Florida Institute Of Technology, Melbourne FL

Investigators

Abstract

0113539 Kaner Florida Institute of Technology "Improving the Education of Software Testers" This is a project that lays the groundwork for significant improvements in the quality of academic and commercial courses in software testing. This is new ground since the skills used in the field are not well identified and there are few collections of exercises or drills designed to help polish those skills. Software testing is an important area of work within information technology, but it has been largely ignored within the educational community. As a result, the software industry faces a shortage of appropriately educated people to do this work.
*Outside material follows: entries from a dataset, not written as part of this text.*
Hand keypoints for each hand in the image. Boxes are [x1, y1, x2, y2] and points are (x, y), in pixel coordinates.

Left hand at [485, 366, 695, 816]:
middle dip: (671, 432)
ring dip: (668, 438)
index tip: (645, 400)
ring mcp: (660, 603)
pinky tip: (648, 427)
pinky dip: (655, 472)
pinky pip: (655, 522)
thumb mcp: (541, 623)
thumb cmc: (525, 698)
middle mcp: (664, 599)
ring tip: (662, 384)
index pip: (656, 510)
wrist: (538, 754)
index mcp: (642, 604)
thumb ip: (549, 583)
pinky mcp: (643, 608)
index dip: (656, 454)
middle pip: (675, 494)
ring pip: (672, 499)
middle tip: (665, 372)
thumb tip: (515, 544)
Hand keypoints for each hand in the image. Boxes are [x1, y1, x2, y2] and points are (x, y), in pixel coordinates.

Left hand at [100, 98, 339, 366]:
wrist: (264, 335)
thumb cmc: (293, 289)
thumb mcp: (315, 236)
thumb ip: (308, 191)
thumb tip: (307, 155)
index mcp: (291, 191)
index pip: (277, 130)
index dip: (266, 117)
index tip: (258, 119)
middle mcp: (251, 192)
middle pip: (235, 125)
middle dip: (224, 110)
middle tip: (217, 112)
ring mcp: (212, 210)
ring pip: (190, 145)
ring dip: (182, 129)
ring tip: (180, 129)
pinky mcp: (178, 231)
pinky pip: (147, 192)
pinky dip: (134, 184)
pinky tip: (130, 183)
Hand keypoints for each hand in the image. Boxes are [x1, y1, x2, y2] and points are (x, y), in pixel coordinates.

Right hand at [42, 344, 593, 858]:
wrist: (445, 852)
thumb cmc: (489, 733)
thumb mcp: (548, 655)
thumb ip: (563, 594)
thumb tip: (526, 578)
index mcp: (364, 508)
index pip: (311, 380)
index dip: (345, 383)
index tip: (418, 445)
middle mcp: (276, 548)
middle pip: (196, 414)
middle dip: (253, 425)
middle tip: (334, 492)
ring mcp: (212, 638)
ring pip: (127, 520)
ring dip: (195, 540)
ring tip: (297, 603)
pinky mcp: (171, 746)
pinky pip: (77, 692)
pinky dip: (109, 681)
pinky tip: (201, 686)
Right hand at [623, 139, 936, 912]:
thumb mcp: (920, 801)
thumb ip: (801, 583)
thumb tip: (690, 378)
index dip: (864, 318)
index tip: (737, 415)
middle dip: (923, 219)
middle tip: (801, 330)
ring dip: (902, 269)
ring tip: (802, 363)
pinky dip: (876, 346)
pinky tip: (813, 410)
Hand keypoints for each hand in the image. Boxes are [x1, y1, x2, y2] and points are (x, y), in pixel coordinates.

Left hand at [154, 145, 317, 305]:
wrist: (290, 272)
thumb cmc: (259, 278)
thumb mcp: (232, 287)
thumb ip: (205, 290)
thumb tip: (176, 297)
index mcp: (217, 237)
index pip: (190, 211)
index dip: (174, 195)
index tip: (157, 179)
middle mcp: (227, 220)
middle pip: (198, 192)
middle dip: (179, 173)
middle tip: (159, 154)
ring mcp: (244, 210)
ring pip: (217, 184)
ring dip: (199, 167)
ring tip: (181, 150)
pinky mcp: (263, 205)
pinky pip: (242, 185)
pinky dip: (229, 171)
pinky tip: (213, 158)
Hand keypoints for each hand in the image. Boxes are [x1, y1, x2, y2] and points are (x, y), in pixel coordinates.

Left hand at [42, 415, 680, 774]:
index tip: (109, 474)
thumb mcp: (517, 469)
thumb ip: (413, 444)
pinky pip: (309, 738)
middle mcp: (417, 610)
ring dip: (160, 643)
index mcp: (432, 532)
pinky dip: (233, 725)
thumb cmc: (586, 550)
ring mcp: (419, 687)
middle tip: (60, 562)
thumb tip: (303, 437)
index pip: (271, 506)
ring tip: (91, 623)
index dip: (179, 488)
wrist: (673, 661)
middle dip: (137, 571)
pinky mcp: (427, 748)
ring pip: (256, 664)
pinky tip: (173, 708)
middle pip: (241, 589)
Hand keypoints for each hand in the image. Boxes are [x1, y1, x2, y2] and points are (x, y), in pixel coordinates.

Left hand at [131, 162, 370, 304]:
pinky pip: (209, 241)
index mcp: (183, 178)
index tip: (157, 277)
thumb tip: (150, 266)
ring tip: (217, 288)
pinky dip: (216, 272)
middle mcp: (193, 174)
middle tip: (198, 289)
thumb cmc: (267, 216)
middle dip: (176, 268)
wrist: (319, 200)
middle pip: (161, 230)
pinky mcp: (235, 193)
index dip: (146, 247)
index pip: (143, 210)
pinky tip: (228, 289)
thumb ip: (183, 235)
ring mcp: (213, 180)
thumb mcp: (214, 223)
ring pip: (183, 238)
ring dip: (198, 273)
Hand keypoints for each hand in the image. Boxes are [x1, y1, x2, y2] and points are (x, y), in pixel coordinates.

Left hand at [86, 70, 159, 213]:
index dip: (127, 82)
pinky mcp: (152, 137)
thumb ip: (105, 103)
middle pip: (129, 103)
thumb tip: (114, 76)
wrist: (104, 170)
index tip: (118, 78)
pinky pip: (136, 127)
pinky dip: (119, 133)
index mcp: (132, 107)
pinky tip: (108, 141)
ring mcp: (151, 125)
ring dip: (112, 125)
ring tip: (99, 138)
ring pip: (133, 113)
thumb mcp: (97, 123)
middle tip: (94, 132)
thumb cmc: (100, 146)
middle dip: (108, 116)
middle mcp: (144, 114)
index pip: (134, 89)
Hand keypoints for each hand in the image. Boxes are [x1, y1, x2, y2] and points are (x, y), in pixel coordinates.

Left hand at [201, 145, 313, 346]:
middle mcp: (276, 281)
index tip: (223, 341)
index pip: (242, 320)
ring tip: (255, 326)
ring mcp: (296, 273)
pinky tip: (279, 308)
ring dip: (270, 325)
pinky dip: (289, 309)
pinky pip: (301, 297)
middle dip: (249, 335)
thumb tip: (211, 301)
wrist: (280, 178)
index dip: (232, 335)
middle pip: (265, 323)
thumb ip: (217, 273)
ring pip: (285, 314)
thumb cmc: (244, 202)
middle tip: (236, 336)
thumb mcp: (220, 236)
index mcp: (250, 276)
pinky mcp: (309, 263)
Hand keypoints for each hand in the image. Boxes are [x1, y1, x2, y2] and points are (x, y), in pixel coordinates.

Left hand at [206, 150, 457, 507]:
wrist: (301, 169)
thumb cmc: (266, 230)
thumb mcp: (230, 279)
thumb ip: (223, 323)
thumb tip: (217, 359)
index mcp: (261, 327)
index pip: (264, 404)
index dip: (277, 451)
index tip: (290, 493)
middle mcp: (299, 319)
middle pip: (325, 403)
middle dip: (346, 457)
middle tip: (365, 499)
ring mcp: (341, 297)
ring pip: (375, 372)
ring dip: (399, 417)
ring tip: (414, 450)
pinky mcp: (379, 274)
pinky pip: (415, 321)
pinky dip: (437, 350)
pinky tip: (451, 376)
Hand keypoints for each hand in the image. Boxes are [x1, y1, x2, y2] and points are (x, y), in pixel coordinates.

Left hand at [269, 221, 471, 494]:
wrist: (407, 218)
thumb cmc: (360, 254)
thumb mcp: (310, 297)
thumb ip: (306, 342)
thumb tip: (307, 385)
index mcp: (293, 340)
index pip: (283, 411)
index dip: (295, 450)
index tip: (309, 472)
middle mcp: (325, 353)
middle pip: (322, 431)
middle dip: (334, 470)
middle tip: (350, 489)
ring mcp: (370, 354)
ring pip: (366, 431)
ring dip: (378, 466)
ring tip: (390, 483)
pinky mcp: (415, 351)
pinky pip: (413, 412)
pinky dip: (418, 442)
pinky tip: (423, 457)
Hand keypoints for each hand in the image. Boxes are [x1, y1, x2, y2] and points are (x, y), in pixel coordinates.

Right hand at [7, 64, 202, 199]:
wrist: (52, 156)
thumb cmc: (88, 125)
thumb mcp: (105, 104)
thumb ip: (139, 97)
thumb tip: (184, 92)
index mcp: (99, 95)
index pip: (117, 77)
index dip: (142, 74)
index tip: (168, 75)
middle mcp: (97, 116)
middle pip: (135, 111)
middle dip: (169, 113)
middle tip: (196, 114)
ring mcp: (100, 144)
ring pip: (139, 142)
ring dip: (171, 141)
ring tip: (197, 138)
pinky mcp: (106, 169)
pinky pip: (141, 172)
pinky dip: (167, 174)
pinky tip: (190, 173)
This project develops foundational material for teaching introductory and advanced classes on software testing, including: a collection of examples of software errors (posted on a web site, well-described, with screen shots, and suitable for use in class), identification and descriptions of specific skills involved in software testing (published at conferences and in articles that are available on the web), sample exercises for students (for use as course assignments or for self-paced study) and a smaller separate collection for teachers (for possible use in exams), free software versions of classroom-level versions of useful testing tools (a "classroom version" is intended to teach the concept of that kind of tool, and to handle tasks that are as complex as the student might run into as an undergraduate), research (and reports on the results of the research) on the usefulness of Whittaker's software fault model as an organizing structure for presenting a wide range of key testing techniques in class, extension of Kaner & Bach's characterizations of testing styles/strategies, bringing together research and practitioner literature into a structure useful for presenting a wide range of key testing strategies in class, and workshops (and an email discussion group) on the teaching of software testing. The core societal benefit of this work lies in its high potential for improvement of software testing and through that, software quality.